Luxury stores are doing well around the world. The great central bank lending sprees have ensured up-market consumers still have money to spend.
But many other parts of the market are struggling, as consumers worry about unemployment. Higher food and energy prices are also reducing their discretionary spend – which, of course, has a direct impact on end-user demand for chemicals.
The USA highlights how the retail market is now polarising, away from the mid-market and into luxury or budget offerings:
• Top-end Saks saw same-store sales up 12% in June. And their CEO noted that their “focus is on full-price selling” with few discounts.
• But mid-range stores found themselves over-stocked, after a poor spring selling season. Thus they had to resort to “deep-discounting” according to the Wall Street Journal.
• This meant June’s retail volumes appeared strong, up 6.5%. But orders for H2 are weaker, as retailers need to protect margins.

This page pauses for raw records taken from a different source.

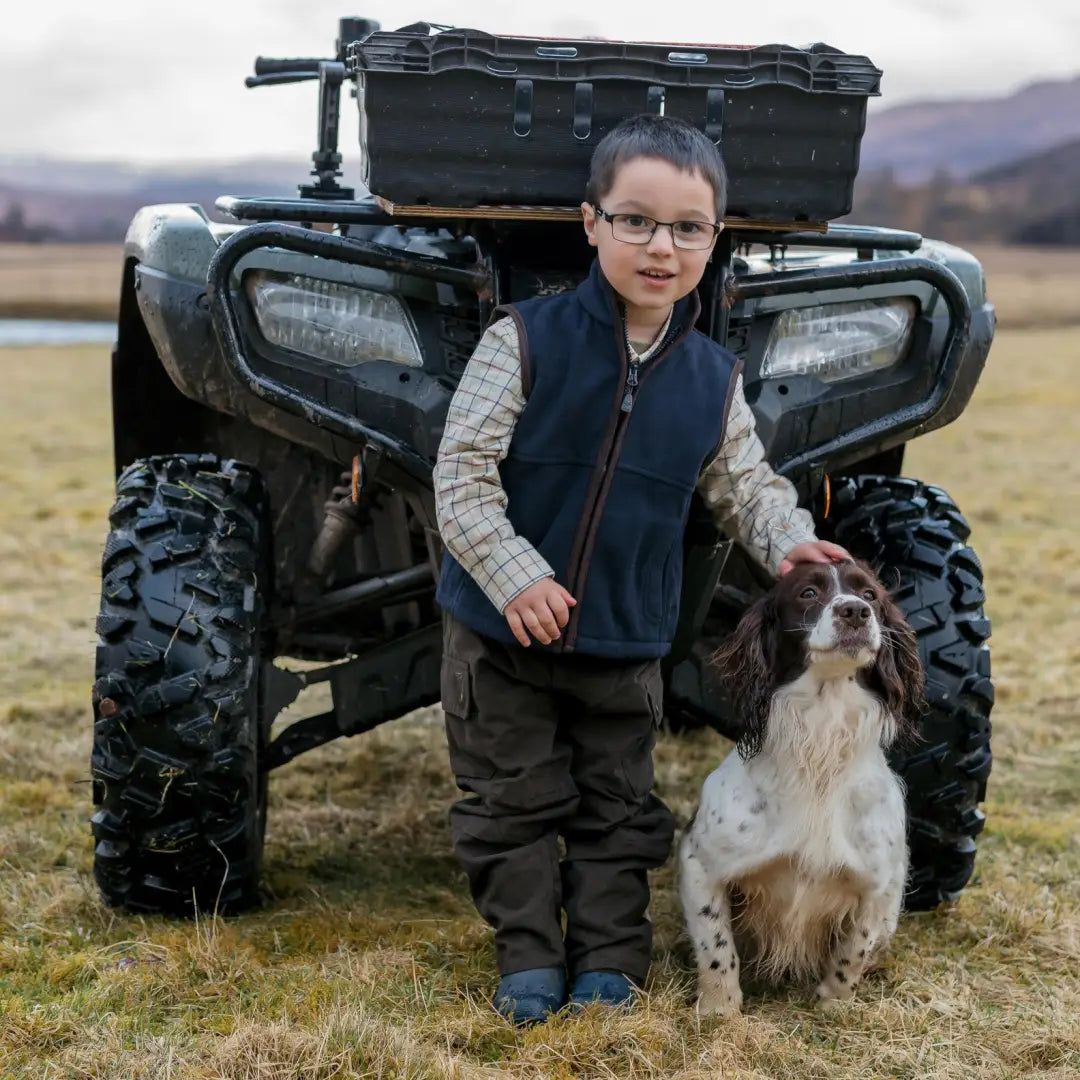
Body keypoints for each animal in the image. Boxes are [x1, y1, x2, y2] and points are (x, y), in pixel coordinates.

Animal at [678, 557, 924, 1010]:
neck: (819, 750)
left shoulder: (880, 883)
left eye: (869, 594)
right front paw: (720, 1009)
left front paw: (833, 1005)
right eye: (808, 593)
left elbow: (853, 951)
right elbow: (715, 945)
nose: (855, 612)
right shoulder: (699, 862)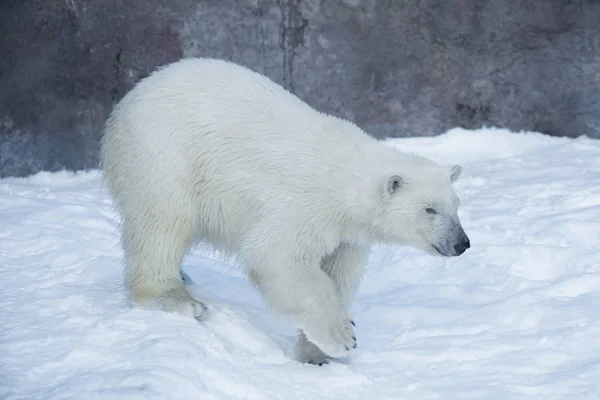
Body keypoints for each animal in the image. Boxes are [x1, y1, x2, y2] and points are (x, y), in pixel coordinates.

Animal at [101, 57, 472, 366]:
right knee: (162, 222)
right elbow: (277, 257)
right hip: (163, 152)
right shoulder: (304, 204)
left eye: (455, 206)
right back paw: (175, 298)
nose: (462, 244)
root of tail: (131, 98)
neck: (346, 179)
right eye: (429, 209)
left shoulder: (346, 236)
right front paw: (341, 337)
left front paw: (315, 352)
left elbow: (339, 272)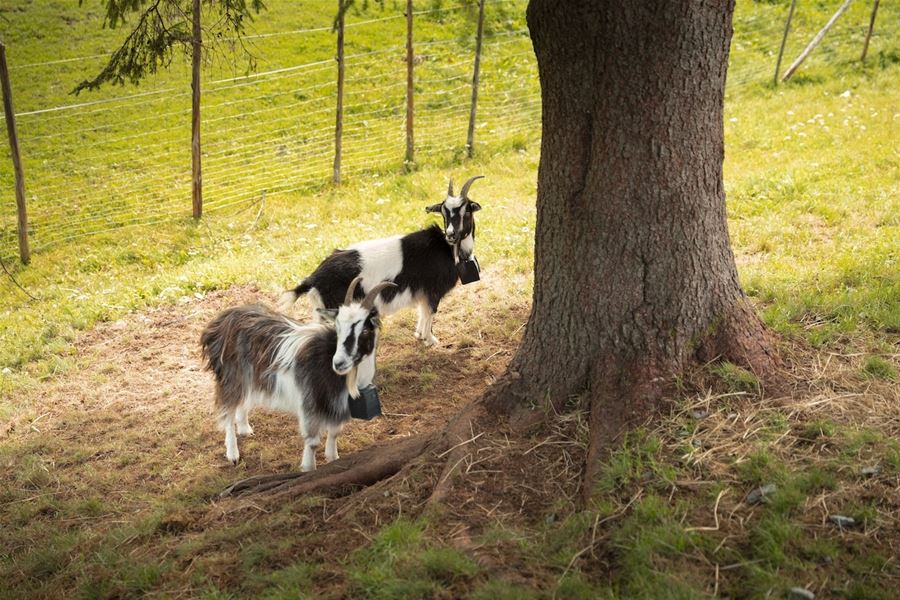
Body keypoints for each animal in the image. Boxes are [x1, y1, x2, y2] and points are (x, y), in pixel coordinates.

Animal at [200, 277, 395, 470]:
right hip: (232, 377)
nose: (338, 363)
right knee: (228, 411)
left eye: (365, 330)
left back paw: (244, 428)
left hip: (249, 378)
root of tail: (224, 319)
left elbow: (334, 433)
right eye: (338, 327)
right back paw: (233, 454)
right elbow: (313, 442)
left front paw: (333, 458)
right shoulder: (310, 404)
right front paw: (309, 468)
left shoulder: (337, 405)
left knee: (243, 401)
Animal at [278, 175, 484, 347]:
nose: (451, 235)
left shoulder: (422, 292)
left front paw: (419, 335)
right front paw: (430, 340)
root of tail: (312, 280)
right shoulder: (433, 290)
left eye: (466, 211)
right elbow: (430, 313)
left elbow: (422, 312)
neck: (446, 248)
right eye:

• Even so-called ‘dollar stores’, where key items cost just $1, are finding consumers are cutting back to essentials
Consumers have traded down to these deep-discount stores since the Great Recession began. Wal-Mart, the US’s largest retailer, has suffered as a result since then. Now even these stores are finding that consumers are focused on real needs, not wants. As the WSJ reports:
“They are buying more food and other basics like cleaning products, which have relatively low profit margins, and fewer higher-margin discretionary products, such as apparel and home decorative items”.
Consumer spending is the key driver of chemical demand. So these major changes are another clear sign that we are entering a New Normal. The next 20 years are going to be quite different from the BabyBoomer-driven SuperCycle seen since 1980.